Wincing inwardly, but trying to sound agreeable, I replied, "Not lately, but I'll give it a try." And so I began to read, as if taking a tentative sip of a drink I'd given up long ago:

I Knew a Woman

I knew a woman, lovely in her bones.
When small birds sighed, she would sigh back at them;
Ah, when she moved, she moved more ways than one:
The shapes a bright container can contain!
Of her choice virtues only gods should speak,
Or English poets who grew up on Greek
(I'd have them sing in chorus cheek to cheek).

By the time I hit the lines "She was the sickle; I, poor I, the rake/Coming behind her for her pretty sake/(But what prodigious mowing we did make),"  I realized I was undergoing some sort of disorienting time disturbance, a double déjà vu. I wasn't just remembering having read this before (although I also knew I hadn't); I was remembering the feeling of having remembered it, much as a dreamer might recall a portion of his dream in which he is remembering a previous dream.

Part of what I was remembering was the sort of shattering thunderclap of ecstatic recognition I'd felt upon first seeing Laura Clapperton in 1985, and later the dark-haired Kari in 1986. Monica, too, had brought with her a certain sense of familiarity and charisma—but minus the thunderclap.

That was because she had come instead to introduce me to the thunderclap. And this poem—no, the woman who lived in this poem—was IT.

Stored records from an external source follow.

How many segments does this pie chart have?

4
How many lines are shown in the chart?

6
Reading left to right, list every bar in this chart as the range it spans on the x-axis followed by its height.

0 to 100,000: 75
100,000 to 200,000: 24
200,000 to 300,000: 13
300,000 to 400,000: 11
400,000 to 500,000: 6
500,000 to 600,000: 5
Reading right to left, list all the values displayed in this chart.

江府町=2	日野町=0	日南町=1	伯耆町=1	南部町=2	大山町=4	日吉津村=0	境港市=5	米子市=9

As soon as that bizarre thought slipped, unbidden, into my mind, I tried to shoo it out, but couldn't. In fact, each succeeding stanza made things worse. She moved in circles, and those circles moved. And when she moved, she moved more ways than one. For an instant, it made sense that all the weirdly intense happenings of the past few years might be the work of one woman—a woman so strange and clever and subtle that she could work behind the scenes to make things happen, or at least help them along ("How well her wishes went!"). She had reacquainted me with my mind ("taught me Turn, and Counterturn, and Stand"), with my desire ("taught me Touch, that undulant white skin"), and with my innocence ("What's Freedom for? To know Eternity"). And she had done all this without my knowledge, without revealing herself.

Until now.

Oh, that's childish nonsense, I told myself. You meet these beautiful women, they overstimulate your imagination, and you tell yourself silly things, like "you will find that searingly pure dark-haired girl at high noon on Friday, September 11, 1987, at the Coffee Company in MacEwen Hall" . . . but of course you do find her there, that Kari, at high noon, only to immediately deny your precognition in desperation and panic. . . .

. . . the same desperation and panic I must have shown to Monica as she caught my eye after I'd finished reading and arguing with myself.

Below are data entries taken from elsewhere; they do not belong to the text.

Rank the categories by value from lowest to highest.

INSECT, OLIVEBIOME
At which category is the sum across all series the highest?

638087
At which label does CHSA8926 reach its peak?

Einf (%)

"I measure time by how a body sways," intoned Monica, in that way self-consciously literary people have of pretending they understand more than they really do. Or at least that's what I hoped she was doing. Saying, in effect, "Wow, man, that's such a heavy, ineffable line. And I understand precisely why it's there." Not "Well, Peter, how do you like the way MY body sways?"

"I'm martyr to a motion not my own," I replied, in that way unconsciously literary people have of showing they really understand more than they believe they do. Saying, in effect, "This is all getting really strange, but I'm resigned now to following it through to whatever it's supposed to bring me." Not "Why yes, Monica, your body sways in such a way that I could indeed become hypnotized by it. I look forward to exploring this phenomenon further."

Well, we could play this game all day. What happened then was that I hastened to the library (just across the street from work in those days, as it happened) and plucked Roethke's signature collection Words for the Wind from the shelves and began devouring it avidly.

Oh yes, and two days later I broke up with my girlfriend Jana. Not because I wanted to (ahem) start measuring time in a new way, but because (1) unspoken tensions between us had been coming to a head for a while, and (2) things inside my head were coming to a head, too, and it looked as if "things" were about to get a little hectic on that front. Whatever was coming might overwhelm me, and I didn't want Jana to be around for that.

From what I could gather from Ted Roethke, what was coming was the wind. And I needed words for it.